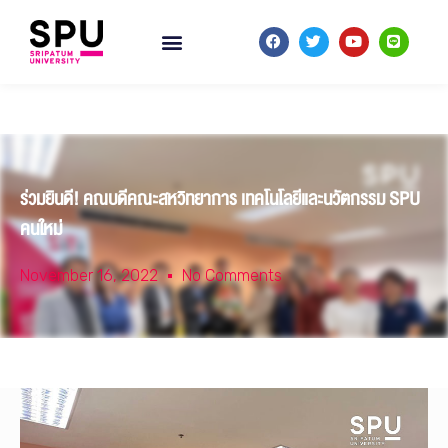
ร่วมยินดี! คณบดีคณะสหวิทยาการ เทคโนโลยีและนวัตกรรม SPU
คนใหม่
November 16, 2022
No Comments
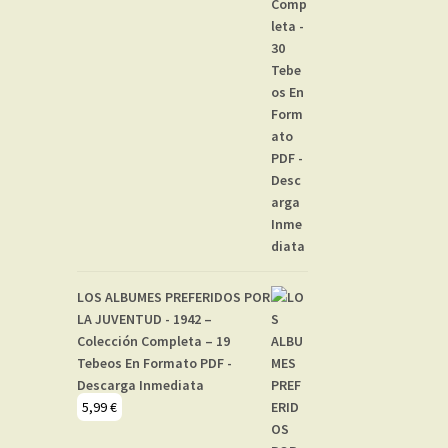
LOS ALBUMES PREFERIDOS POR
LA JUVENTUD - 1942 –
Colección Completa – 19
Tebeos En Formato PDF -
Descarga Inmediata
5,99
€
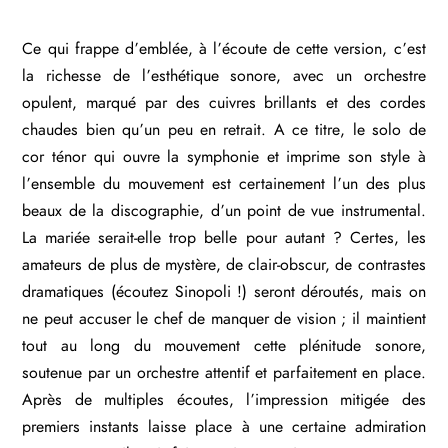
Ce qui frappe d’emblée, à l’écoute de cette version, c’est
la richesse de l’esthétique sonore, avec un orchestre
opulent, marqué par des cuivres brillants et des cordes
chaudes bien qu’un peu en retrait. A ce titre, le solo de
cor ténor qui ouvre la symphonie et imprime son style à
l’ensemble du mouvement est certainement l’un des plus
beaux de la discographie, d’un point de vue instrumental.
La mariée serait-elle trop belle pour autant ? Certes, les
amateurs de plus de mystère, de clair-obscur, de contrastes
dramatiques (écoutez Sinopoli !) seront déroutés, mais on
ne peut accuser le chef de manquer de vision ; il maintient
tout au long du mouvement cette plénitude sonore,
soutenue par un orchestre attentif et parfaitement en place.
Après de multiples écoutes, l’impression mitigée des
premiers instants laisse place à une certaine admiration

++++++++

Brief
Edit the entries from the line containing "LOS ALBUMES PREFERIDOS POR" through the end of the entries: replace every "orchestre" with "formation" and leave everything else unchanged. Omit the pictures from the output.

Finished exercise
LOS ALBUMES PREFERIDOS POR
LA JUVENTUD - 1942 –
Colección Completa – 19
Tebeos En Formato PDF -
Descarga Inmediata
5,99
€
Ce qui frappe d’emblée, à l’écoute de cette version, c’est
la richesse de l’esthétique sonore, avec un formation
opulent, marqué par des cuivres brillants et des cordes
chaudes bien qu’un peu en retrait. A ce titre, le solo de
cor ténor qui ouvre la symphonie et imprime son style à
l’ensemble du mouvement est certainement l’un des plus
beaux de la discographie, d’un point de vue instrumental.
La mariée serait-elle trop belle pour autant ? Certes, les
amateurs de plus de mystère, de clair-obscur, de contrastes
dramatiques (écoutez Sinopoli !) seront déroutés, mais on
ne peut accuser le chef de manquer de vision ; il maintient
tout au long du mouvement cette plénitude sonore,
soutenue par un formation attentif et parfaitement en place.
Après de multiples écoutes, l’impression mitigée des
premiers instants laisse place à une certaine admiration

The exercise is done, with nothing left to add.